Hai scovato il lato bello del post-guerra, grazie per averlo condiviso con noi! 🙂
Grazie a te di essere passata! 🙂 sto seriamente pensando di tornarci tra qualche tempo per vedere come va la ripresa. Li ho visti con tanta voglia di fare e tanta determinazione! 🙂
Splendido reportage da un luogo insolito!
Grazie mille! 🙂
Ho pensato a te ieri perché ho comprato un libro che si chiama Sovietistan e che racconta i viaggi di una ragazza negli stati dell’ex urss e mi sono detta: “Come Stefania attraverso i Balcani”. Un libro tuo in cui racconti questi viaggi lo comprerei subito e mi commuoverei leggendolo.
Buona serata ?
sai che l’ho visto anche io quel libro? Credo proprio che sarà uno di miei prossimi acquisti! chissà, forse un giorno lo scriverò un libricino! 😉
Posso dirti che secondo me questo è uno dei tuoi post più belli? Non so perché, ma mi è sembrato di essere lì con te e Noli, ad osservarvi bere un bicchiere e raccontarvi. Credo siano questi i momenti più belli di un viaggio, quando porti via con te un po’ dell’anima del luogo in cui sei. Personalmente non avevo mai pensato al Kosovo come meta di un viaggio, forse anche per un mio stupido pregiudizio legato alla situazione politica, ma sono arrivata all’ultima riga avendo già cambiato idea.
Un abbraccio Stefy
grazie mille di essere passata e delle tue belle parole! Sono contentissima di averti fatto cambiare idea. Purtroppo il Kosovo è ancora sconosciuto come meta di viaggio. 🙂
Hai toccato profondamente anche me con il tuo racconto. Mai mi sarei aspettata tanta umanità e sete di rinascita. Un viaggio nella memoria, un monito per non dimenticare ciò che la guerra distrugge e fatica a ricostruire.

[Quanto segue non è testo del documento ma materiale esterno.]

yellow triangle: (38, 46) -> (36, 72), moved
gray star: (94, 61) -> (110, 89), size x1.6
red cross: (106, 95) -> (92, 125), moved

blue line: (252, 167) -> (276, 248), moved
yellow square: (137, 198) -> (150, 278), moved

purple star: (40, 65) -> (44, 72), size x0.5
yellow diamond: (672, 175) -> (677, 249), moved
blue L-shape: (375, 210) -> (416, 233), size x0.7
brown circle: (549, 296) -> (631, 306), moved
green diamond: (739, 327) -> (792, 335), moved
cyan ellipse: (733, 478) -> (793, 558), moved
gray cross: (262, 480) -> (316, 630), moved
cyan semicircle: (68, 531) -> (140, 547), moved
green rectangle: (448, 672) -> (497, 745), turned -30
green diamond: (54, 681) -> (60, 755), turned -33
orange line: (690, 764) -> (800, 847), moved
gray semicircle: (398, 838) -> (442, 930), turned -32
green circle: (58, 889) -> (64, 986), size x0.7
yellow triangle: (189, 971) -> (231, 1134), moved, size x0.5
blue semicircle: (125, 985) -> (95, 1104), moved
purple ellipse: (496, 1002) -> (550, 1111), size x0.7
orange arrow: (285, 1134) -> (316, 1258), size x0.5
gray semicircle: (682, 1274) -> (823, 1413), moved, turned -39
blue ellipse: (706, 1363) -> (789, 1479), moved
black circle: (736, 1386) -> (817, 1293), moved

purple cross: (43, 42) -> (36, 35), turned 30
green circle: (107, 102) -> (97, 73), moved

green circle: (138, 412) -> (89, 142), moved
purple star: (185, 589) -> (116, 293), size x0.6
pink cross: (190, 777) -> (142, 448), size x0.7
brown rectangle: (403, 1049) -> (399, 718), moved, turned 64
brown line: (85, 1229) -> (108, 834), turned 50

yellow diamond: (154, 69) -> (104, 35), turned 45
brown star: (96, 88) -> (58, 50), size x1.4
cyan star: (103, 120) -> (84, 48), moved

Tania, ti piacerebbe un sacco questo posto! 🙂
non conosco queste aree ma mi interessano molto, quindi faccio davvero tesoro di questi post!
belle le foto
http://www.audreyinwonderland.it/
grazie mille cara! 🙂
Bellissimo racconto Stefy. Con questo ti sei veramente superata.Hai reso perfettamente l’atmosfera, con un linguaggio da reportage poco abbinato alle frasi in stile “mi ha rubato il cuore”. Fantastico e fantastica la scena della donna che ti chiede aiuto 😀
le famose frasi “mi ha rubato il cuore” di cui abbiamo parlato qualche tempo fa! 😉
Un viaggio interessante e davvero (davvero!) ben scritto!
grazie mille per i complimenti! 🙂
Non so se te ne sei resa conto ma questo post potrebbe essere tranquillamente l’inizio di un romanzo ?
chissà, magari lo inizio a scrivere veramente! 🙂
Il tuo racconto è davvero toccante, va dritto al cuore.
E mi ha molto incuriosita sul Kosovo, un Paese di cui proprio non so nulla. Rimedierò.
se vuoi info o consigli scrivimi pure! 🙂
Che bel racconto! Un po’ mi ha ricordato le mie sensazioni a Sarajevo, anche lì si respirava ancora l’aria delle guerra nonostante fosse finita già da diversi anni.
sai che a Sarajevo non sono mai stata? vorrei tanto andarci però!